* Task statement *
Write out only the tail of the records, beginning at the line containing "verboten, wenn es" and including the last line, exactly as written.

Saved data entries
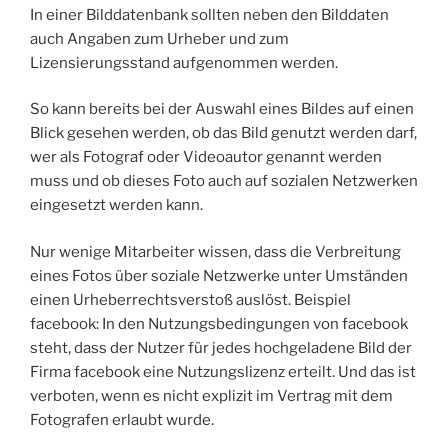
In einer Bilddatenbank sollten neben den Bilddaten
auch Angaben zum Urheber und zum
Lizensierungsstand aufgenommen werden.
So kann bereits bei der Auswahl eines Bildes auf einen
Blick gesehen werden, ob das Bild genutzt werden darf,
wer als Fotograf oder Videoautor genannt werden
muss und ob dieses Foto auch auf sozialen Netzwerken
eingesetzt werden kann.
Nur wenige Mitarbeiter wissen, dass die Verbreitung
eines Fotos über soziale Netzwerke unter Umständen
einen Urheberrechtsverstoß auslöst. Beispiel
facebook: In den Nutzungsbedingungen von facebook
steht, dass der Nutzer für jedes hochgeladene Bild der
Firma facebook eine Nutzungslizenz erteilt. Und das ist
verboten, wenn es nicht explizit im Vertrag mit dem
Fotografen erlaubt wurde.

* Exercise response *
verboten, wenn es nicht explizit im Vertrag mit dem
Fotografen erlaubt wurde.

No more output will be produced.